WHAT IS BEING ASKED >> Word for word, copy out the data below, omitting pictures.

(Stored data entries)

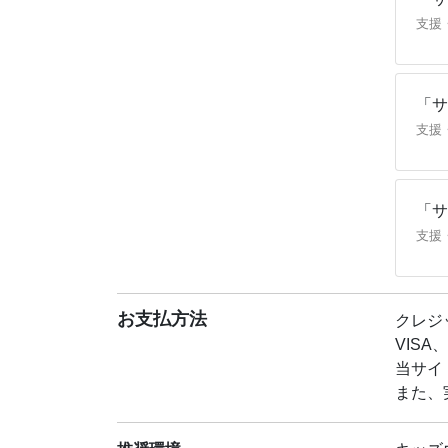
「サ
支援
「サ
支援
「サ
支援
お支払方法
クレジ
VISA、
当サイ
また、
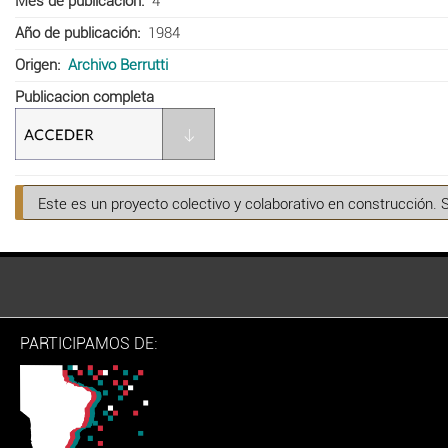
Mes de publicación
4
Año de publicación
1984
Origen
Archivo Berrutti
Publicacion completa
Este es un proyecto colectivo y colaborativo en construcción. 
PARTICIPAMOS DE:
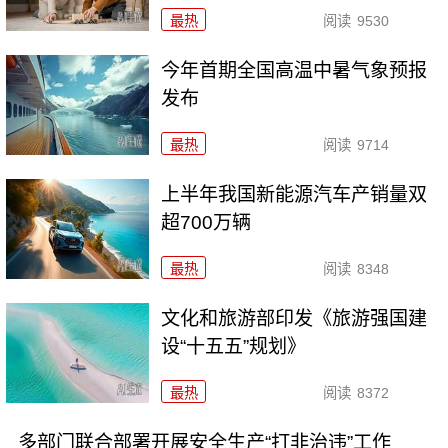
最热
阅读
9530
今年首期全国高温中暑气象预报
发布
最热
阅读
9714
上半年我国新能源汽车产销量双
超700万辆
最热
阅读
8348
文化和旅游部印发《旅游强国建
设“十五五”规划》
最热
阅读
8372
多部门联合部署开展安全生产“打非治违”工作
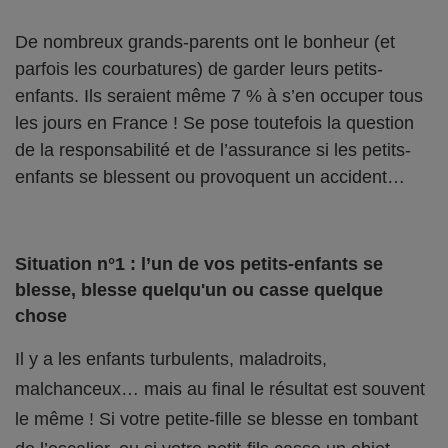
De nombreux grands-parents ont le bonheur (et
parfois les courbatures) de garder leurs petits-
enfants. Ils seraient même 7 % à s’en occuper tous
les jours en France ! Se pose toutefois la question
de la responsabilité et de l’assurance si les petits-
enfants se blessent ou provoquent un accident…
Situation n°1 : l’un de vos petits-enfants se
blesse, blesse quelqu'un ou casse quelque
chose
Il y a les enfants turbulents, maladroits,
malchanceux… mais au final le résultat est souvent
le même ! Si votre petite-fille se blesse en tombant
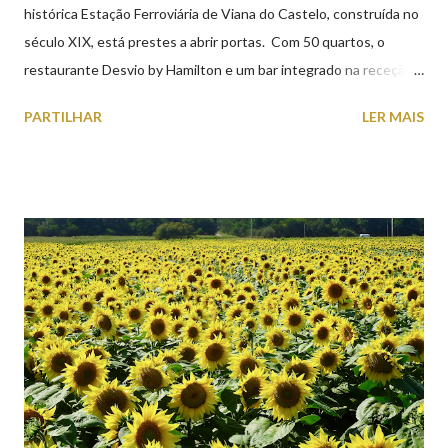
histórica Estação Ferroviária de Viana do Castelo, construída no
século XIX, está prestes a abrir portas. Com 50 quartos, o
restaurante Desvio by Hamilton e um bar integrado na receção,
o Axis Avenida, inspira-se na temática ferroviária, integrando
PARTILHAR
LER MAIS
peças históricas cedidas pela IP Património que homenageiam a
memória e a identidade deste emblemático edifício. 📸 3 agosto
2026 | @olharvianadocastelo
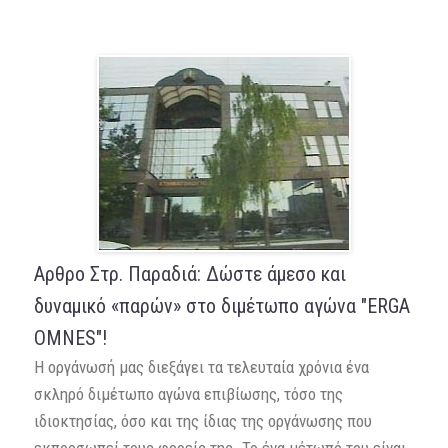
Αρθρο Στρ. Παραδιά: Δώστε άμεσο και
δυναμικό «παρών» στο διμέτωπο αγώνα "ERGA
OMNES"!
Η οργάνωσή μας διεξάγει τα τελευταία χρόνια ένα
σκληρό διμέτωπο αγώνα επιβίωσης, τόσο της
ιδιοκτησίας, όσο και της ίδιας της οργάνωσης που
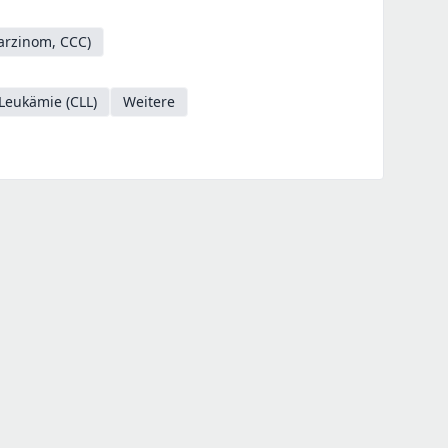
Karzinom, CCC)
Leukämie (CLL)
Weitere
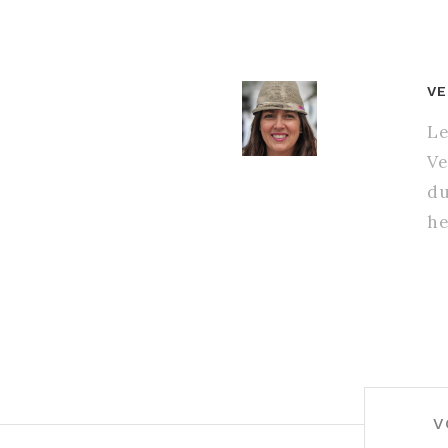
VE
Le
Ve
du
he
BERICHT
V
NAVIGATIE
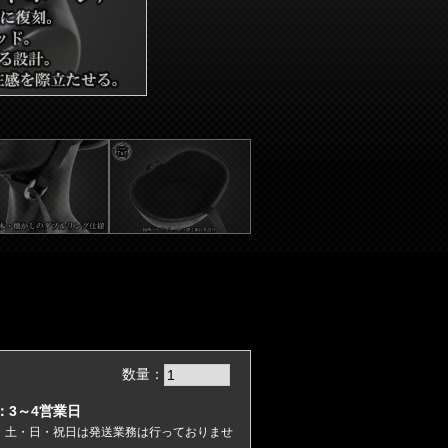
数量：
：3～4営業日
)・土・日・祝日は発送業務は行っておりませ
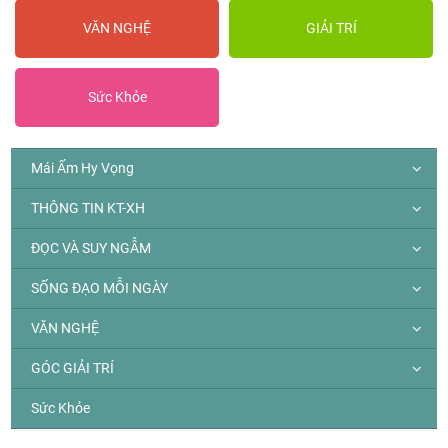
VĂN NGHỆ
GIẢI TRÍ
Sức Khỏe
Mái Ấm Hy Vọng
THÔNG TIN KT-XH
ĐỌC VÀ SUY NGẪM
SỐNG ĐẠO MỖI NGÀY
VĂN NGHỆ
GÓC GIẢI TRÍ
Sức Khỏe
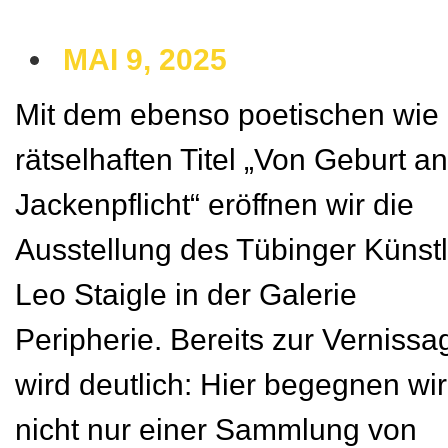
MAI 9, 2025
Mit dem ebenso poetischen wie
rätselhaften Titel „Von Geburt an
Jackenpflicht“ eröffnen wir die
Ausstellung des Tübinger Künstl
Leo Staigle in der Galerie
Peripherie. Bereits zur Vernissa
wird deutlich: Hier begegnen wir
nicht nur einer Sammlung von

ANSWER TO THE PROBLEM >>
「サ
支援
「サ
支援
「サ
支援
お支払方法
クレジ
VISA、
当サイ
また、
Mes de publicación
4
Año de publicación
1984
Origen
Archivo Berrutti
Publicacion completa
Este es un proyecto colectivo y colaborativo en construcción. 
PARTICIPAMOS DE:
最热
阅读
9530
今年首期全国高温中暑气象预报
发布
最热
阅读
9714
上半年我国新能源汽车产销量双
超700万辆
最热
阅读
8348
文化和旅游部印发《旅游强国建
设“十五五”规划》
最热
阅读
8372
多部门联合部署开展安全生产“打非治违”工作
De nombreux grands-parents ont le bonheur (et
parfois les courbatures) de garder leurs petits-
enfants. Ils seraient même 7 % à s’en occuper tous
les jours en France ! Se pose toutefois la question
de la responsabilité et de l’assurance si les petits-
enfants se blessent ou provoquent un accident…
Situation n°1 : l’un de vos petits-enfants se
blesse, blesse quelqu'un ou casse quelque
chose
Il y a les enfants turbulents, maladroits,
malchanceux… mais au final le résultat est souvent
le même ! Si votre petite-fille se blesse en tombant
histórica Estação Ferroviária de Viana do Castelo, construída no
século XIX, está prestes a abrir portas. Com 50 quartos, o
restaurante Desvio by Hamilton e um bar integrado na receção,
o Axis Avenida, inspira-se na temática ferroviária, integrando
PARTILHAR
LER MAIS
peças históricas cedidas pela IP Património que homenageiam a
memória e a identidade deste emblemático edifício. 📸 3 agosto
2026 | @olharvianadocastelo
Αρθρο Στρ. Παραδιά: Δώστε άμεσο και
δυναμικό «παρών» στο διμέτωπο αγώνα "ERGA
OMNES"!
Η οργάνωσή μας διεξάγει τα τελευταία χρόνια ένα
σκληρό διμέτωπο αγώνα επιβίωσης, τόσο της
ιδιοκτησίας, όσο και της ίδιας της οργάνωσης που
Karzinom, CCC)
Leukämie (CLL)
Weitere
VE
Le
Ve
du
he
BERICHT
V
NAVIGATIE
数量：
：3～4営業日
)・土・日・祝日は発送業務は行っておりませ
VĂN NGHỆ
GIẢI TRÍ
Sức Khỏe
Mái Ấm Hy Vọng
THÔNG TIN KT-XH
ĐỌC VÀ SUY NGẪM
SỐNG ĐẠO MỖI NGÀY
VĂN NGHỆ
GÓC GIẢI TRÍ
Sức Khỏe
MAI 9, 2025
Mit dem ebenso poetischen wie
rätselhaften Titel „Von Geburt an
Jackenpflicht“ eröffnen wir die
Ausstellung des Tübinger Künstl
Leo Staigle in der Galerie
Peripherie. Bereits zur Vernissa
wird deutlich: Hier begegnen wir
nicht nur einer Sammlung von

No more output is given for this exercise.